● **INSTRUCTIONS FOR THE TASK**
Retype every line of the records below without changing a single character.
# start of PROVIDED DATA
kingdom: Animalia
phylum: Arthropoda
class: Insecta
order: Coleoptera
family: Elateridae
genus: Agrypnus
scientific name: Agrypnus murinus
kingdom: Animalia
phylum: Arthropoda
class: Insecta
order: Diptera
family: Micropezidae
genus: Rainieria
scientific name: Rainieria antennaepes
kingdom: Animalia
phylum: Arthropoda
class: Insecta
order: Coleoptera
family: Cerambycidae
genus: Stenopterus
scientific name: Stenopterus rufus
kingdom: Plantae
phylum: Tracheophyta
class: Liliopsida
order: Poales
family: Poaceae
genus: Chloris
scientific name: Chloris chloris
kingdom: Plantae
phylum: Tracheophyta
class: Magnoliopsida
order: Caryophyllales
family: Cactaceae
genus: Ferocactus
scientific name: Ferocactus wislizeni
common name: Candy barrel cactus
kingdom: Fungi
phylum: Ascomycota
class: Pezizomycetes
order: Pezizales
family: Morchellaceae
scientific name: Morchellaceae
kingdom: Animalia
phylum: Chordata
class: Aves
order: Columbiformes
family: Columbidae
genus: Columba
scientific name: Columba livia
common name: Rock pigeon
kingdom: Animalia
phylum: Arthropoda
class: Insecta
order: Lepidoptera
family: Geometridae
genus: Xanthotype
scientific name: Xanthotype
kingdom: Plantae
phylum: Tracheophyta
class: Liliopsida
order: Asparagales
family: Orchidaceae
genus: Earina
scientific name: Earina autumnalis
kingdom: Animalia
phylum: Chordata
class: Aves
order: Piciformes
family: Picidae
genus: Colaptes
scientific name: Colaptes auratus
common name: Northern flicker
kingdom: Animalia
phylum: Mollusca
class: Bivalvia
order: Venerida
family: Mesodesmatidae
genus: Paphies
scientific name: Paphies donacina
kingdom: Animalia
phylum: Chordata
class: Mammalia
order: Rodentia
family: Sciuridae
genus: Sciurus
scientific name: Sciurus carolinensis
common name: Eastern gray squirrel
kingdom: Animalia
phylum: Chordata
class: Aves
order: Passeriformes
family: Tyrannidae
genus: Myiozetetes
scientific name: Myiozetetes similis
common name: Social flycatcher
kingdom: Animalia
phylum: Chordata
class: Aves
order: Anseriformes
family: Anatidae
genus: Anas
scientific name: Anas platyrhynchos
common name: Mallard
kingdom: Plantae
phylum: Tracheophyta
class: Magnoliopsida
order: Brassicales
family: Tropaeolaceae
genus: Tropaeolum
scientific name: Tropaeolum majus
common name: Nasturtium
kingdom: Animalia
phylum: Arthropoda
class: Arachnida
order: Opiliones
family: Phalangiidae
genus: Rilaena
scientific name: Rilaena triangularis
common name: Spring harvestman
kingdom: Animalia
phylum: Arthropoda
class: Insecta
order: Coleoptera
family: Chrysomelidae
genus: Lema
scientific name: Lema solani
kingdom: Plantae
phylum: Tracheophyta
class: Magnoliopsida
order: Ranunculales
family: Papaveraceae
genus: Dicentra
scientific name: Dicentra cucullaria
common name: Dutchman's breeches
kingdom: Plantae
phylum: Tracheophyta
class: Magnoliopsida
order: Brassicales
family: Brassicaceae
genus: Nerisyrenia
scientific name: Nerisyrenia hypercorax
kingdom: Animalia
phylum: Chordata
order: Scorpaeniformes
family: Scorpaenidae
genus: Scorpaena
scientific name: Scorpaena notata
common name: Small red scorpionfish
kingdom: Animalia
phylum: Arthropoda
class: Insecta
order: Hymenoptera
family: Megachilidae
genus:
# end of PROVIDED DATA
● **TASK OUTPUT**
kingdom: Animalia
phylum: Arthropoda
class: Insecta
order: Coleoptera
family: Elateridae
genus: Agrypnus
scientific name: Agrypnus murinus
kingdom: Animalia
phylum: Arthropoda
class: Insecta
order: Diptera
family: Micropezidae
genus: Rainieria
scientific name: Rainieria antennaepes
kingdom: Animalia
phylum: Arthropoda
class: Insecta
order: Coleoptera
family: Cerambycidae
genus: Stenopterus
scientific name: Stenopterus rufus
kingdom: Plantae
phylum: Tracheophyta
class: Liliopsida
order: Poales
family: Poaceae
genus: Chloris
scientific name: Chloris chloris
kingdom: Plantae
phylum: Tracheophyta
class: Magnoliopsida
order: Caryophyllales
family: Cactaceae
genus: Ferocactus
scientific name: Ferocactus wislizeni
common name: Candy barrel cactus
kingdom: Fungi
phylum: Ascomycota
class: Pezizomycetes
order: Pezizales
family: Morchellaceae
scientific name: Morchellaceae
kingdom: Animalia
phylum: Chordata
class: Aves
order: Columbiformes
family: Columbidae
genus: Columba
scientific name: Columba livia
common name: Rock pigeon
kingdom: Animalia
phylum: Arthropoda
class: Insecta
order: Lepidoptera
family: Geometridae
genus: Xanthotype
scientific name: Xanthotype
kingdom: Plantae
phylum: Tracheophyta
class: Liliopsida
order: Asparagales
family: Orchidaceae
genus: Earina
scientific name: Earina autumnalis
kingdom: Animalia
phylum: Chordata
class: Aves
order: Piciformes
family: Picidae
genus: Colaptes
scientific name: Colaptes auratus
common name: Northern flicker
kingdom: Animalia
phylum: Mollusca
class: Bivalvia
order: Venerida
family: Mesodesmatidae
genus: Paphies
scientific name: Paphies donacina
kingdom: Animalia
phylum: Chordata
class: Mammalia
order: Rodentia
family: Sciuridae
genus: Sciurus
scientific name: Sciurus carolinensis
common name: Eastern gray squirrel
kingdom: Animalia
phylum: Chordata
class: Aves
order: Passeriformes
family: Tyrannidae
genus: Myiozetetes
scientific name: Myiozetetes similis
common name: Social flycatcher
kingdom: Animalia
phylum: Chordata
class: Aves
order: Anseriformes
family: Anatidae
genus: Anas
scientific name: Anas platyrhynchos
common name: Mallard
kingdom: Plantae
phylum: Tracheophyta
class: Magnoliopsida
order: Brassicales
family: Tropaeolaceae
genus: Tropaeolum
scientific name: Tropaeolum majus
common name: Nasturtium
kingdom: Animalia
phylum: Arthropoda
class: Arachnida
order: Opiliones
family: Phalangiidae
genus: Rilaena
scientific name: Rilaena triangularis
common name: Spring harvestman
kingdom: Animalia
phylum: Arthropoda
class: Insecta
order: Coleoptera
family: Chrysomelidae
genus: Lema
scientific name: Lema solani
kingdom: Plantae
phylum: Tracheophyta
class: Magnoliopsida
order: Ranunculales
family: Papaveraceae
genus: Dicentra
scientific name: Dicentra cucullaria
common name: Dutchman's breeches
kingdom: Plantae
phylum: Tracheophyta
class: Magnoliopsida
order: Brassicales
family: Brassicaceae
genus: Nerisyrenia
scientific name: Nerisyrenia hypercorax
kingdom: Animalia
phylum: Chordata
order: Scorpaeniformes
family: Scorpaenidae
genus: Scorpaena
scientific name: Scorpaena notata
common name: Small red scorpionfish
kingdom: Animalia
phylum: Arthropoda
class: Insecta
order: Hymenoptera
family: Megachilidae
genus:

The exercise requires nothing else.